*What you have to do*. Where a record contains an image, leave the image out and print the rest exactly.

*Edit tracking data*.
———

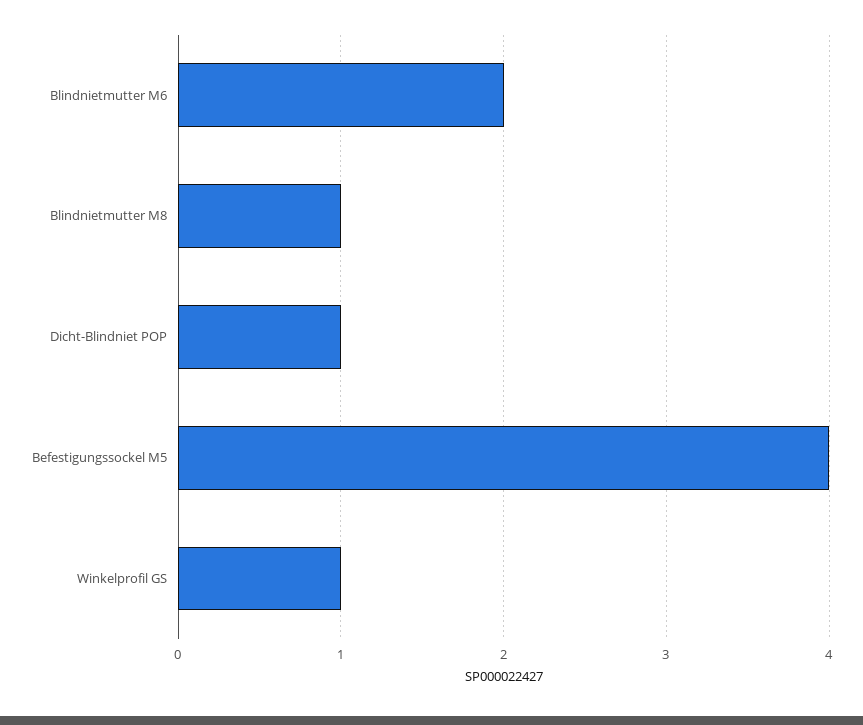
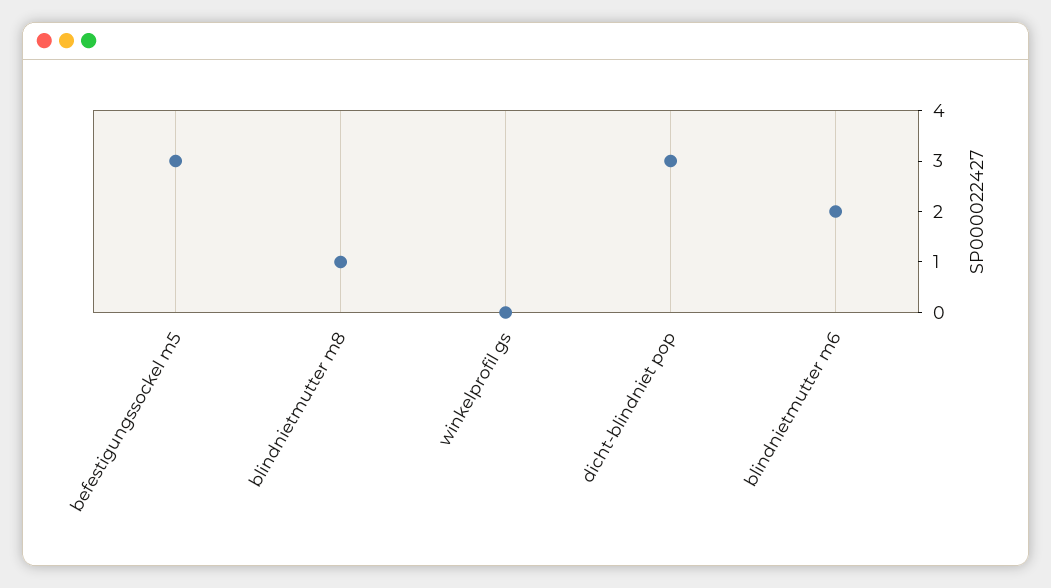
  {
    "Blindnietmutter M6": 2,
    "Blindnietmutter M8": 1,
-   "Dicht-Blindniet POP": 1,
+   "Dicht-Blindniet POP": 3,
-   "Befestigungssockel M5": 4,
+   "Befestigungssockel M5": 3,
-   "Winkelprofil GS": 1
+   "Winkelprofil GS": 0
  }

———

*Response area*.
  {
    "Blindnietmutter M6": 2,
    "Blindnietmutter M8": 1,
-   "Dicht-Blindniet POP": 1,
+   "Dicht-Blindniet POP": 3,
-   "Befestigungssockel M5": 4,
+   "Befestigungssockel M5": 3,
-   "Winkelprofil GS": 1
+   "Winkelprofil GS": 0
  }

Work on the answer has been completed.